June 12th 2020
June 12th 2020
Topic: The PhenoMeNal cloud-aware e-Infrastructure
Dr.Pablo Moreno, Project Lead for Expression Atlas Data Production,EMBL-EBI, Cambridge, UK
Dr.Steffen Neumann, Head of Bioinformatics and Scientific Data,Leibniz Institute of Plant Biochemistry, Halle, Germany
The PhenoMeNal consortium.
Metabolomics as a high-throughput molecular phenotyping technique is growing across all domains in the life-sciences. The data processing and analysis is often performed with many programs using conventional computing solutions but little standardisation for interoperable and reproducible research. With increasing data size this becomes intractable for desktop computers. Cloud computing allows to instantiate on-demand resources (virtual servers, networks, storage), users only pay for the time the resources are used. Microservices can run in clouds that can dynamically grow or shrink, enabling applications to be scaled. We developed a robust and performant data analysis infrastructure that integrates all necessary components. The software tools are encapsulated as Docker containers. To automate the instantiation of this cloud-portable microservice-based system, the PhenoMeNal project developed a Virtual Research Environment (https://portal.phenomenal-h2020.eu/) to deploy on some of the largest public cloud providers, including Amazon Web Services, Microsoft Azure, Google Cloud Platform and OpenStack-based scientific and private clouds. Kubernetes (https://kubernetes.io/) is used for container orchestration in the cloud.
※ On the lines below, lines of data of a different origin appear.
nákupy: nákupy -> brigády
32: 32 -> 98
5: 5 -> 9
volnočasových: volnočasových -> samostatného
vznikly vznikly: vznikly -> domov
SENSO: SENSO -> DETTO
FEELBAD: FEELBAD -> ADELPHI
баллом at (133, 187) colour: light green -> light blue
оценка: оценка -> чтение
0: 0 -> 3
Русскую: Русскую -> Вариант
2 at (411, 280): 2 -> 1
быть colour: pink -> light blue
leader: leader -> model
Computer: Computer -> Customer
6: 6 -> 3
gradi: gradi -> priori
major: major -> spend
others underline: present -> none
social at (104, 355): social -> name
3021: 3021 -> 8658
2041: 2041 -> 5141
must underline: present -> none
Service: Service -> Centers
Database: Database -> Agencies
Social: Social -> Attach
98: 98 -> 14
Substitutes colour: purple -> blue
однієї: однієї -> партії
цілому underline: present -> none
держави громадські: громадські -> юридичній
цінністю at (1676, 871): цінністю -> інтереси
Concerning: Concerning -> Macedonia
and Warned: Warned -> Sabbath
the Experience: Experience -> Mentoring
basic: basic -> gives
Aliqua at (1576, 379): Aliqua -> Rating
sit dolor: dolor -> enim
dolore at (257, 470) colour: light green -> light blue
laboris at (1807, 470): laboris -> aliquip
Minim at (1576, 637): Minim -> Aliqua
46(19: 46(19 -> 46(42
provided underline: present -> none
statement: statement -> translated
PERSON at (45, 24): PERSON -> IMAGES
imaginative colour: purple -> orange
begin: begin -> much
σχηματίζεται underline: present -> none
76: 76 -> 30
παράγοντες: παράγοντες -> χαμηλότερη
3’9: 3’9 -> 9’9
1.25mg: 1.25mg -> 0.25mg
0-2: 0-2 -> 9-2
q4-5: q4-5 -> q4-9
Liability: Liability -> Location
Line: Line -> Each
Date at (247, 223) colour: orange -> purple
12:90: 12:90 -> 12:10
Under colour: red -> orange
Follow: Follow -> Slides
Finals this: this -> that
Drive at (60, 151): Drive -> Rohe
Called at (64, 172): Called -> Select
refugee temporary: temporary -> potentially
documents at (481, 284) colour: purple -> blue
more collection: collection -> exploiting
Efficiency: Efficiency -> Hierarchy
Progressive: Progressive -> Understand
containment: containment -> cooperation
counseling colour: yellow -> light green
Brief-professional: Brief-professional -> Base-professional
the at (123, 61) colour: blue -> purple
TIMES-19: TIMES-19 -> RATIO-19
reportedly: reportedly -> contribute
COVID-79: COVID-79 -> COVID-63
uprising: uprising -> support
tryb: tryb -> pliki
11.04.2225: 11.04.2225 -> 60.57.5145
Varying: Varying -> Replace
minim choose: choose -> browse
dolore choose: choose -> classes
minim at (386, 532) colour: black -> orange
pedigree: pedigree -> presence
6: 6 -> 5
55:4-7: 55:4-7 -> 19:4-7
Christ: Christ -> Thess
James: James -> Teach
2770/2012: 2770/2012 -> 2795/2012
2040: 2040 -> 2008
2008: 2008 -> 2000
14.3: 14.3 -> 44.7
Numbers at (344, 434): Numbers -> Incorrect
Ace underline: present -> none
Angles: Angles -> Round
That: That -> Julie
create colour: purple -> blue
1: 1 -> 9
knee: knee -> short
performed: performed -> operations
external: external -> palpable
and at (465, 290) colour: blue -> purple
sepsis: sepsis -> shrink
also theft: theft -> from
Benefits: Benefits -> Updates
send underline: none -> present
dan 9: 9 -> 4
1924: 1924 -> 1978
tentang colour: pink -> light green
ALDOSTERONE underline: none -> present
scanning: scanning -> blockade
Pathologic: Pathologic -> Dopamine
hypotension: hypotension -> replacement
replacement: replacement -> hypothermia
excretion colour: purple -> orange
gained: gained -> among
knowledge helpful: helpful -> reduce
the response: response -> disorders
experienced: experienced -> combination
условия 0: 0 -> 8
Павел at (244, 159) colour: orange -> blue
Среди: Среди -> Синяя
Galaxy (https://galaxyproject.org/) is used as interface for individual tools, users can share workflows and analysis histories. Together, we achieved a complete integration of several major metabolomics software suites resulting in a turn-key workflow for mass-spectrometry-based metabolomics. We will also discuss how the Galaxy-Kubernetes integration has evolved past the lifetime of PhenoMeNal through different projects and collaborations with the Galaxy community.